Smart pre-visit intake for doctors
Hackathon Method
FlareWise focuses on whether a language model understood messy health notes faithfully enough to produce a useful appointment summary.
Problem
People with chronic illness often have scattered symptom notes and short appointments. A model can help organize notes, but missed negation, invented symptoms, or wrong timing can change the story.
Model Approach
From-scratch TF-IDF + multinomial logistic regression classifiers (no Python, no external ML libs - trained in JavaScript) run per-sentence on every intake. Sentences classified as intake-meta ("tried ibuprofen", "doctor visit was Tuesday") are dropped before aggregation. The result is shown live during intake AND passed into the language model prompt as a second opinion. The language model handles structured extraction, cautious generation, and a self-audit in a single pass.
Data Augmentation
The stress test creates noisy variants with typos, vague timing, missing punctuation, negation, contradictions, urgent language, and long paragraphs.
Metrics
The prototype reports local classifier test accuracy, extraction F1, hallucination rate, negation accuracy, temporal accuracy, supported claims, missed details, and safety flags.

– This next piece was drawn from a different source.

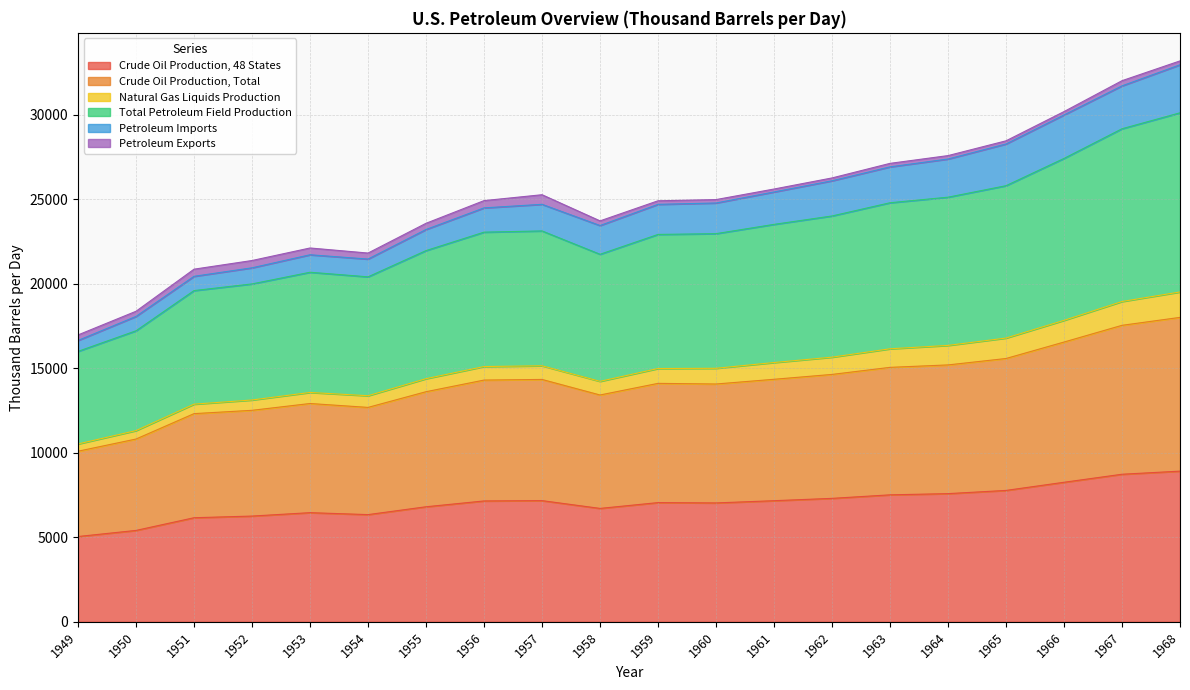

At how many categories does at least one series exceed 7263?

20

Evaluation Guided Improvements
| Evaluation finding | Prototype change | Metric used |
|---|---|---|
| Negation heavy notes can be misunderstood | Added explicit negated symptom extraction and a negation error count in the evaluator | Negation accuracy |
| Summaries can imply causation without enough evidence | Added instructions to phrase patterns cautiously and evaluate unsupported causation | Hallucination rate and temporal accuracy |
| Urgent language should not depend only on generated text | Added a rule based safety check before the model generated summary is shown | Urgent risk terms |
Trained Local Model
I trained two TF-IDF + multinomial logistic regression classifiers from scratch in JavaScript - no Python, no scikit-learn, no external ML libraries. Training data combines the public gretelai/symptom_to_diagnosis corpus with ~220 synthesised intake-meta sentences (assigned to a dedicated no_clear_domainclass), ~300 multi-symptom intake-style examples, and hand-written domain anchors for under-represented presentations like hypertension and lower back pain. Features are unigrams and bigrams (so “chest pain” and “blurred vision” count as their own discriminative features) with L2-normalised TF-IDF weighting. The model is trained with SGD with L2 regularisation for 35 epochs.

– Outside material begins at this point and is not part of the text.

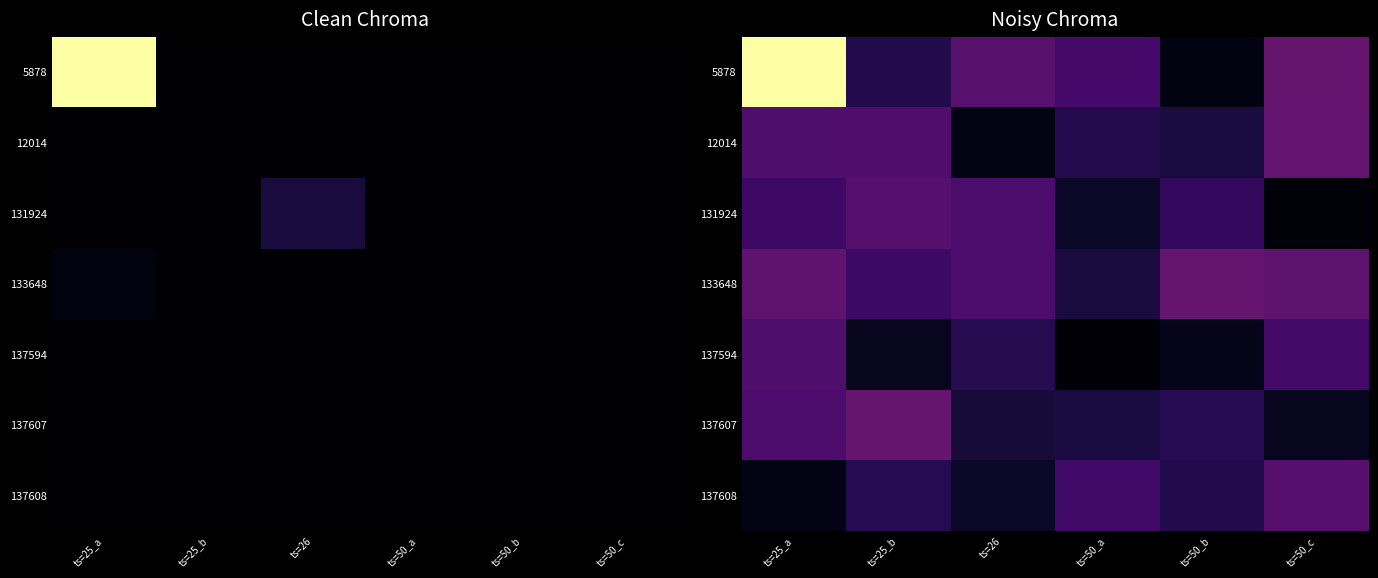

Count the number of data series in this chart.

7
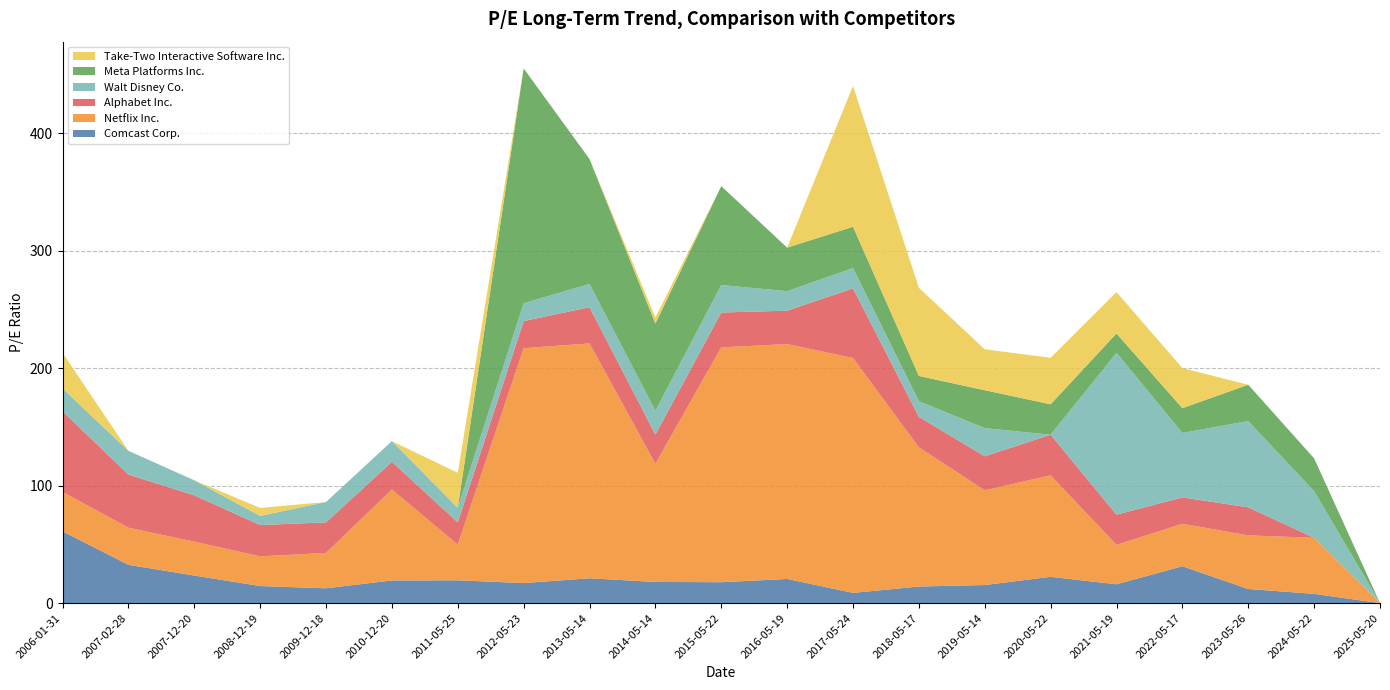

What is the total value across all series at 2007-02-28?

129.7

At inference each intake note is split into sentences and classified individually. Sentences predicted as no_clear_domainwith high confidence (intake meta like “tried ibuprofen”) are dropped before the remaining sentences vote on a domain. The chosen prediction is fed live into the intake UI AND passed into the language model prompt as a second opinion. Evaluation: ~98% on the held-out Gretel test split, ~100% on a held-out hand-built intake-style validation set (20 cases the model never saw in training), ~91% on the priority classifier.
Product Roadmap
The useful product is not only a one-time summary. The longer-term app should help a patient prepare before a visit, capture what the clinician said afterward, and monitor what happens during the days after a treatment change.
| Phase | Current prototype | Coming next |
|---|---|---|
| Before appointment | Patient completes a pre-visit intake and generates a brief | Adaptive questions based on earlier answers, symptom history, pain, meds, and patient goals |
| During or after appointment | Doctor brief can be exported | Record clinician takeaways, prescriptions, next steps, and follow-up instructions |
| Between appointments | Single-run local result | Daily check-ins for symptoms, pain, side effects, and treatment response |
| Long-term use | Browser-local latest result | Patient-owned health timeline with flares, triggers, meds, and visit decisions |
Juno-Style Feature Inspiration
Public Juno materials describe a chronic illness app with natural conversations, continuous symptom tracking, longitudinal context, pattern detection, biometrics, and appointment-ready reports. FlareWise uses that category as inspiration while focusing this prototype on reliable pre-visit intake.
Audio Credits
Ambient rainfall loop: “Sound of light rainfall” from Wikimedia Commons, used under CC BY-SA 4.0. UI sounds are synthesized in-browser with the Web Audio API.
Pitch Summary
The project combines a trained local NLP classifier with transfer from a general pre trained language model into chronic illness note understanding through task specific schemas and evaluator prompts. Instead of treating the summary as automatically correct, the app checks unsupported claims, missed details, negation, timing, and safety risk.